Directed by Michael Mann. Written by Eric Roth and Michael Mann

The all too believable corruption, callousness and cowardice on display in The Insider makes you want to light the world on fire. 

Its (mostly true) story of a whistleblower’s outmatched fight against the tobacco industry triggers something instinctive in us, because his intention is pure while their persecution of him is anything but. Someone getting destroyed for doing the right thing is tough to stomach and it places an indignant ire right in your bowels, like coal hoisted into the furnace in the engine room of our emotions. Outrage billows out. 

Meanwhile, a journalist’s fight to share our whistleblower’s truth encounters a different, but equally upsetting reality, as a dollar bill proves mightier than the pen. The watchdog is a lap dog, after all. Add consternation to your outrage. 

There’s a lot of ugly feelings at work in Mann’s movie, yet despair isn’t one of them, as he brings back his usual leading men of deep ability despite their flaws, and for its rather long runtime, The Insider is an icy thriller driven by seething frustration at the state of things. 

Russell Crowe is Jeffrey Wigand, recently fired head of research at a major tobacco company. He’s sitting on a secret, but a gilded non-disclosure agreement keeps his lips sealed. He’s got kids and a wife you see, and those severance terms will provide for them. But he’s burning with anger at what he’s seen. Al Pacino is Lowell Bergman, a producer on 60 Minutes, a journalistic institution famed for dogged fact-finding. He wants to tell Wigand’s story, but that proves difficult, and not for the reasons he assumes. 

The Insider’s a movie that’s almost two movies. In one of them, you have a whistleblowing loner set upon by the full vindictive force a corporation can wield in the U.S., and in the second, a journalist who, in the pursuit of that loner’s story unearths the rotten core of his own business. There’s a shared frustrated bid for the truth in both cases that unites them, but any attempt to dovetail the nature of their grievances feels tenuous. 

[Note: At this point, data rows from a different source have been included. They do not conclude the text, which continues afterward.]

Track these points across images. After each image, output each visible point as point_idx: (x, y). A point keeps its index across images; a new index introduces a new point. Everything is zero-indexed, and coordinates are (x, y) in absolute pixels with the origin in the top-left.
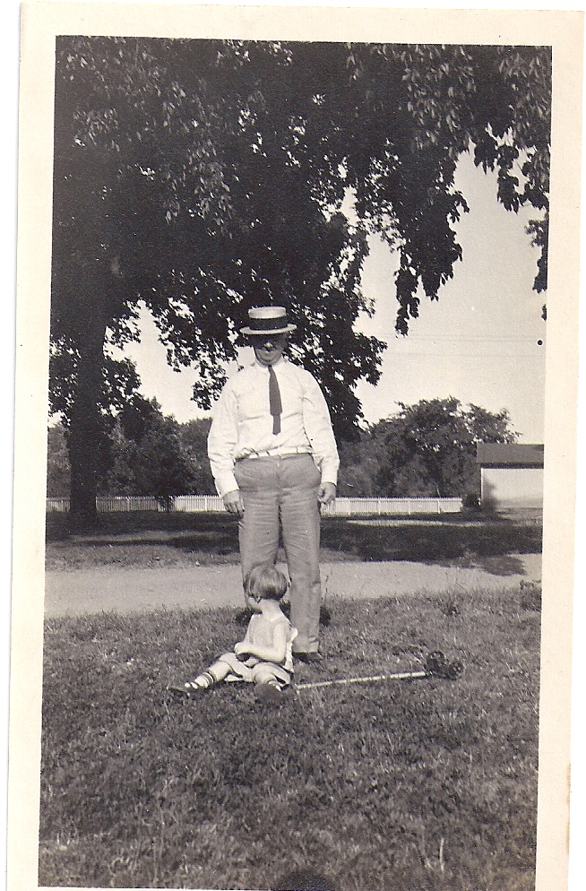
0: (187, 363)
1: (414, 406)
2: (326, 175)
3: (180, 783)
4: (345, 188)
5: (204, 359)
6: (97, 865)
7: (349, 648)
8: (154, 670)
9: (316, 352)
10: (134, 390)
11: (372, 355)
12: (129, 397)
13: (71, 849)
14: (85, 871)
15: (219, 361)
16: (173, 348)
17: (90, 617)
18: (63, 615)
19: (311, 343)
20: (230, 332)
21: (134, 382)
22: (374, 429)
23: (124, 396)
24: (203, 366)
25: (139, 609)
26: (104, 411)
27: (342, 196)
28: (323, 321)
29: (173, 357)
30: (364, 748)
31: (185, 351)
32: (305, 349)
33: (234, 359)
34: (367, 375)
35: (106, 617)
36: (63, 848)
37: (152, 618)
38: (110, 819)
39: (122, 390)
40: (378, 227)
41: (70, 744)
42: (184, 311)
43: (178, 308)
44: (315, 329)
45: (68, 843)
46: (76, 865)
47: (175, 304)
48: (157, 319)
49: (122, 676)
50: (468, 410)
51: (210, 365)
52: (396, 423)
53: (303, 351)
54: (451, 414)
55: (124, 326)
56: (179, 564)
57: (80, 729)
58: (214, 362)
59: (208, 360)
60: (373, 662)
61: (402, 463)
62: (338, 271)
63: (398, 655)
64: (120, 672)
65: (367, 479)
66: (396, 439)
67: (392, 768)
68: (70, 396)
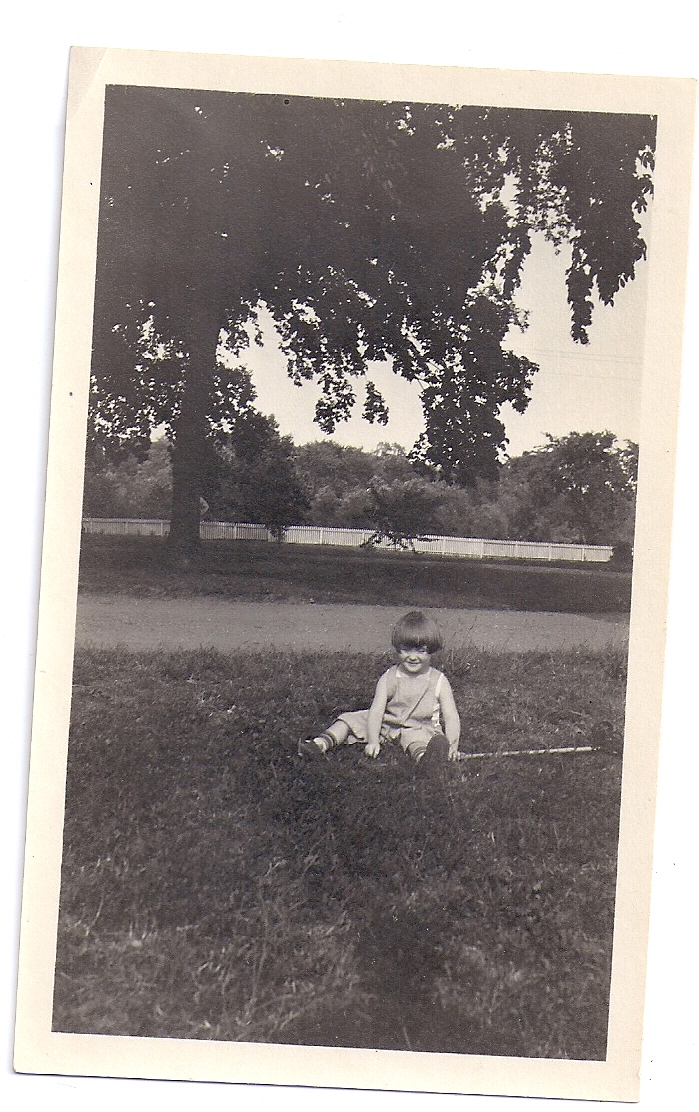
0: (308, 376)
1: (564, 438)
2: (484, 158)
3: (287, 867)
4: (505, 175)
5: (329, 372)
6: (179, 972)
7: (495, 711)
8: (260, 721)
9: (456, 370)
10: (249, 403)
11: (522, 377)
12: (242, 410)
13: (145, 947)
14: (163, 979)
15: (346, 375)
16: (295, 358)
17: (185, 654)
18: (154, 648)
19: (451, 359)
20: (360, 342)
21: (248, 394)
22: (515, 463)
23: (236, 409)
24: (328, 380)
25: (243, 647)
26: (214, 426)
27: (501, 184)
28: (468, 334)
29: (295, 368)
30: (522, 841)
31: (308, 362)
32: (444, 365)
33: (363, 373)
34: (514, 401)
35: (204, 654)
36: (137, 943)
37: (258, 658)
38: (199, 909)
39: (235, 402)
40: (542, 225)
41: (153, 808)
42: (310, 315)
43: (302, 311)
44: (458, 343)
45: (143, 936)
46: (152, 967)
47: (299, 307)
48: (278, 323)
49: (221, 727)
50: (624, 446)
51: (336, 379)
52: (542, 457)
53: (442, 368)
54: (605, 450)
55: (241, 329)
56: (292, 599)
57: (167, 788)
58: (340, 377)
59: (333, 373)
60: (526, 731)
61: (544, 503)
62: (493, 270)
63: (556, 723)
64: (219, 721)
65: (504, 520)
66: (539, 477)
67: (556, 868)
68: (176, 405)
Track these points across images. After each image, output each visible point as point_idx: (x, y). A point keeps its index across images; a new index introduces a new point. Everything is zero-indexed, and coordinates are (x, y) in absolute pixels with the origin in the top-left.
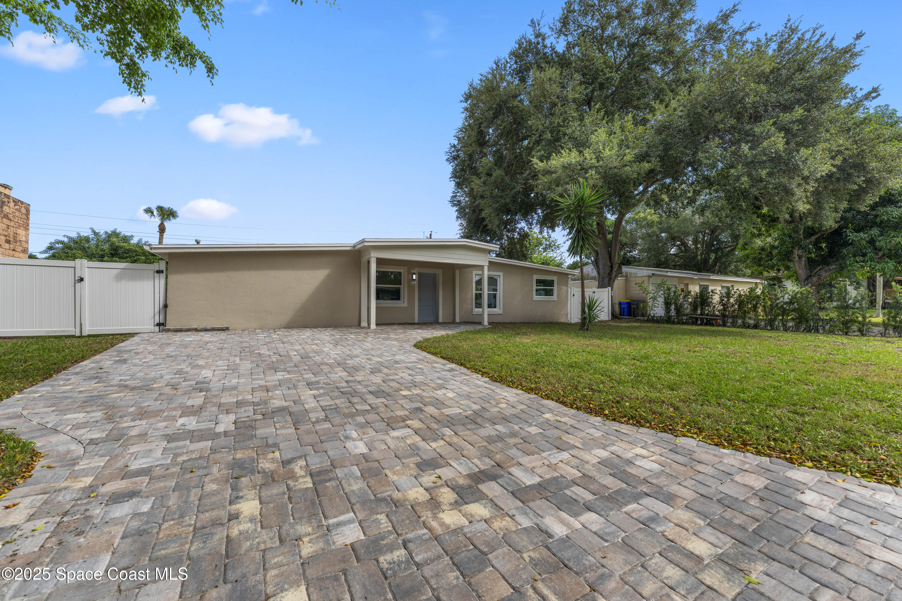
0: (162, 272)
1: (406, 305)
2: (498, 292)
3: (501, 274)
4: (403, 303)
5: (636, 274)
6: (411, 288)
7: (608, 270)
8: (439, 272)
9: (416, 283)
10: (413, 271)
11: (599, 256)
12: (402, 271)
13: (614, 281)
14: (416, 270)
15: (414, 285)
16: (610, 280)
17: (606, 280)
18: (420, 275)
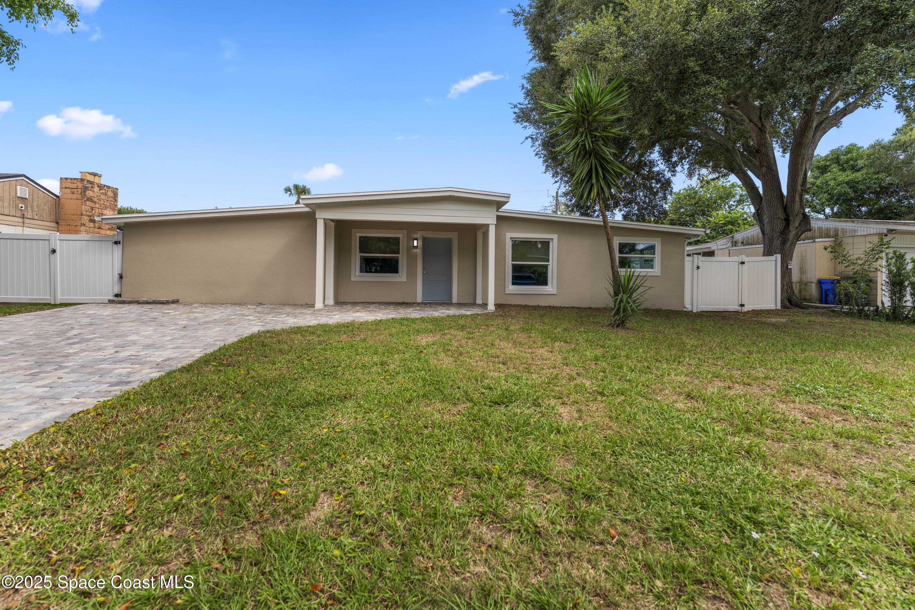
0: (119, 242)
1: (404, 279)
2: (550, 263)
3: (555, 237)
4: (401, 277)
5: (855, 231)
6: (412, 258)
7: (779, 225)
8: (454, 236)
9: (419, 251)
10: (415, 236)
11: (763, 203)
12: (400, 236)
13: (793, 244)
14: (419, 235)
15: (416, 255)
16: (784, 242)
17: (777, 243)
18: (425, 240)
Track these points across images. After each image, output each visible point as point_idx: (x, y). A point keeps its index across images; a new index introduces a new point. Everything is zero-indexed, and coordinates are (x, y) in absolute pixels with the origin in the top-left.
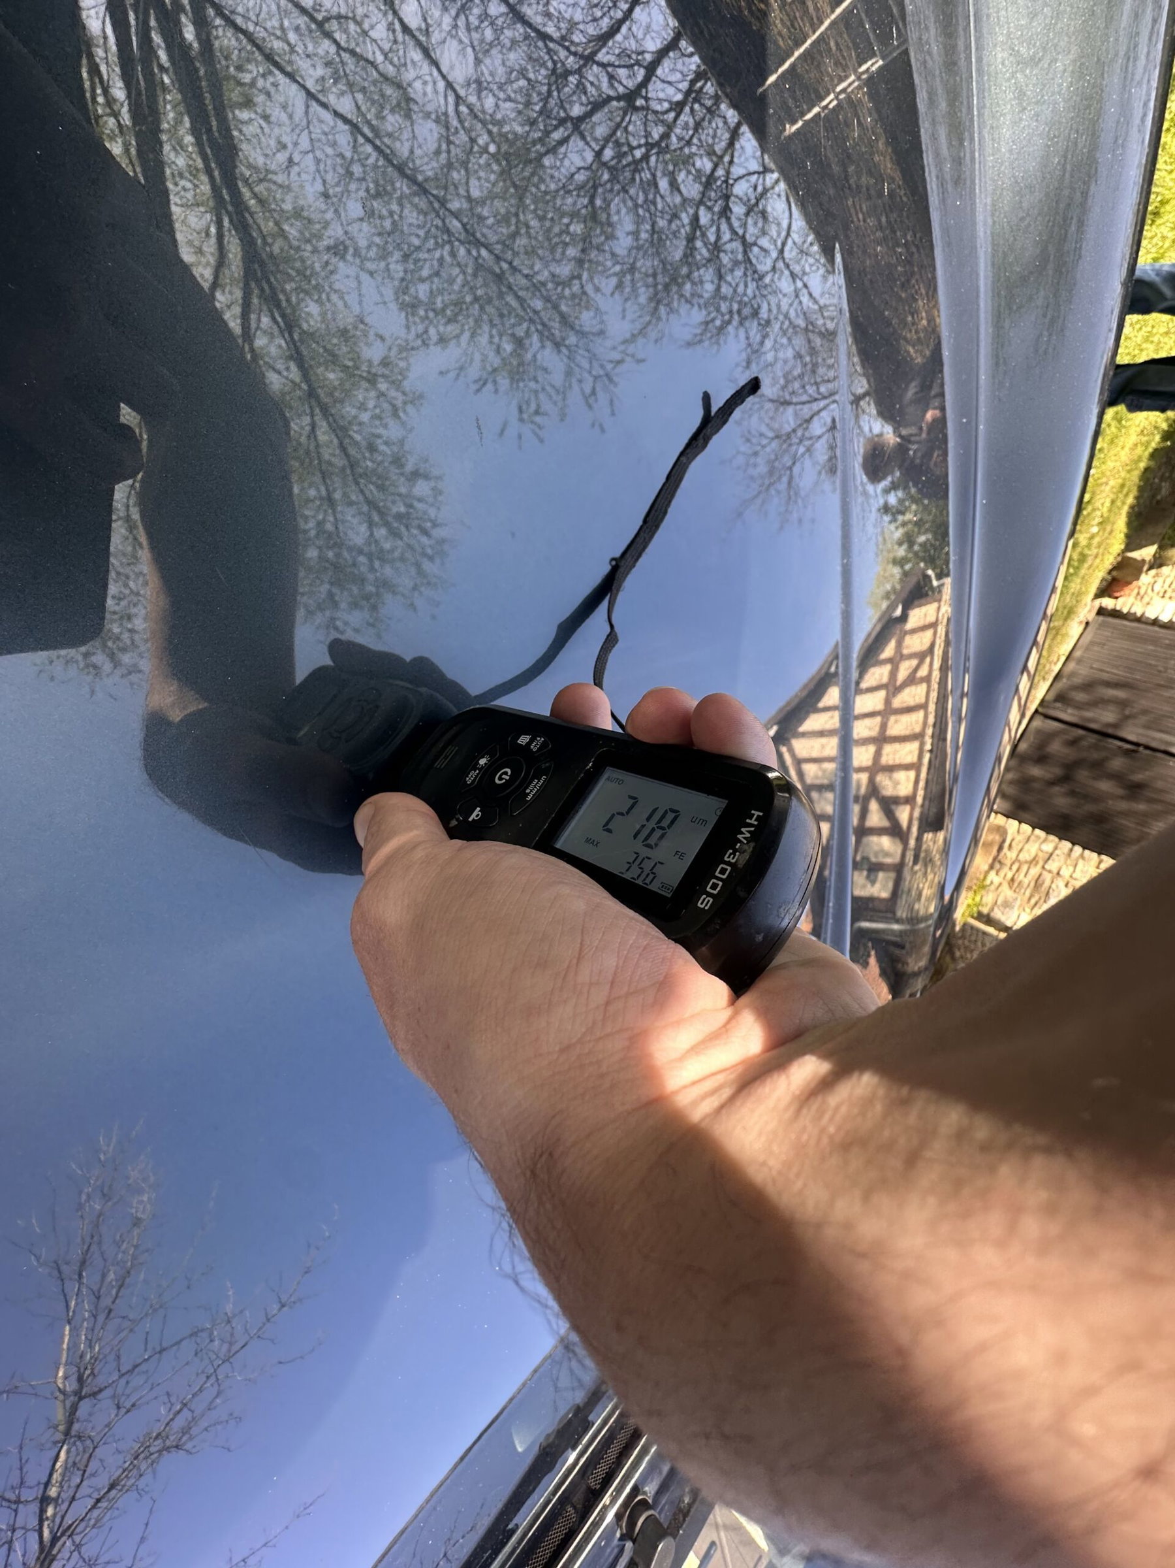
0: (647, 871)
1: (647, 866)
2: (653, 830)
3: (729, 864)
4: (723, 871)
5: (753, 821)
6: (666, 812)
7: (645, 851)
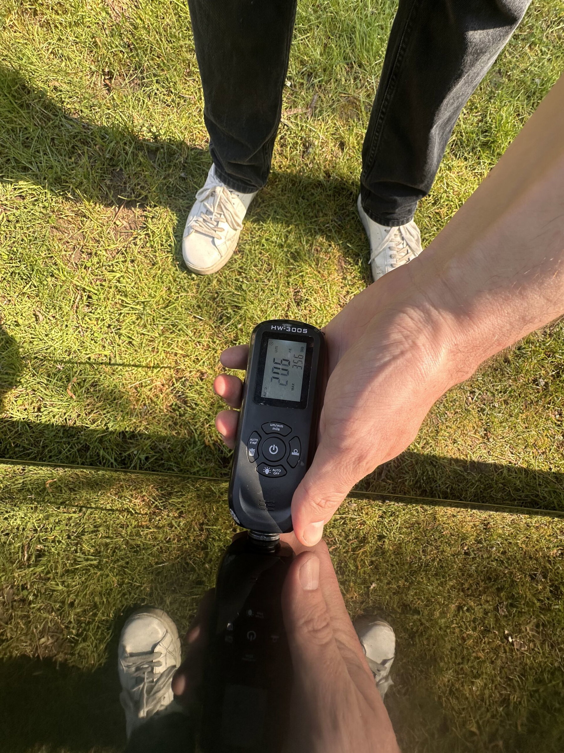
0: (299, 359)
1: (296, 360)
2: (283, 365)
3: (291, 329)
4: (294, 330)
5: (275, 328)
6: (276, 363)
7: (292, 364)
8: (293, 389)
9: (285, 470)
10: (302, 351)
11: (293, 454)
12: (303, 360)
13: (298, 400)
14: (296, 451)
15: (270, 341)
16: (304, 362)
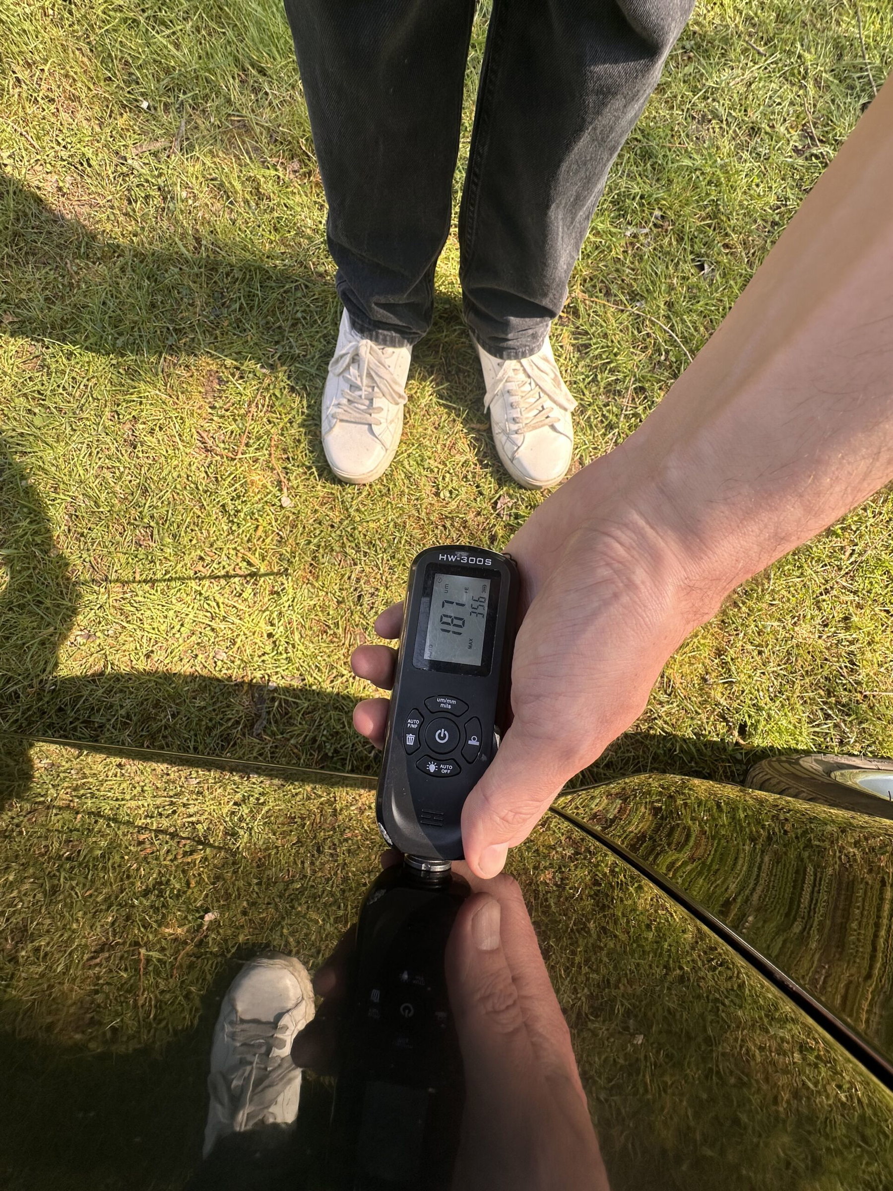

It means The Insider wavers a bit during its middle where you’re not sure where it’s driving at. Is it about a concerned citizen’s lonely self-sacrifice in unveiling a tobacco company’s nefarious behavior, or is it about the rotten state of journalism that seems toothless to truly hold power to account?

The narrative structure of Mann’s movie isn’t made of cast iron, but the compelling construction of its parts keep The Insider from sagging. That might be due to the hot anger that runs through both Jeffrey and Lowell as well as you, coursing through your veins and pushing you through the story, hellbent on satisfaction. 

Mann, however, with his usual composure, shows it all with a cool detachment that makes relatable, vulnerable men into something bigger, tougher, and impenetrable due to the qualities they possess and stand by. Few can hype up his characters like Mann without it feeling forced, keeping The Insider tethered while the David vs. Goliath confrontation gives everything a sense of the epic. 

Pacino brings his trademark intensity and dials it down a smidge to portray a journalist who has the gumption to hold powerful people to account but is also a pragmatist. Pacino certainly knows how to channel anger, and it often spills into erraticism, but there’s a hard focus to it here. He’s great in The Insider, and while Pacino certainly isn’t lacking in appreciation, his work here does feel a little underappreciated in a decade that also includes stellar performances in Heat and Glengarry Glen Ross

So a sleeper Pacino performance amidst an all-star cast shines in the darkness of an all-too familiar tale of a broken system that also indicts modern media years before its shortcomings became obvious. In the wings, an easy exposé on the villainy of big business, and altogether an ambitious film that lands its punches despite circling around the ring one too many times.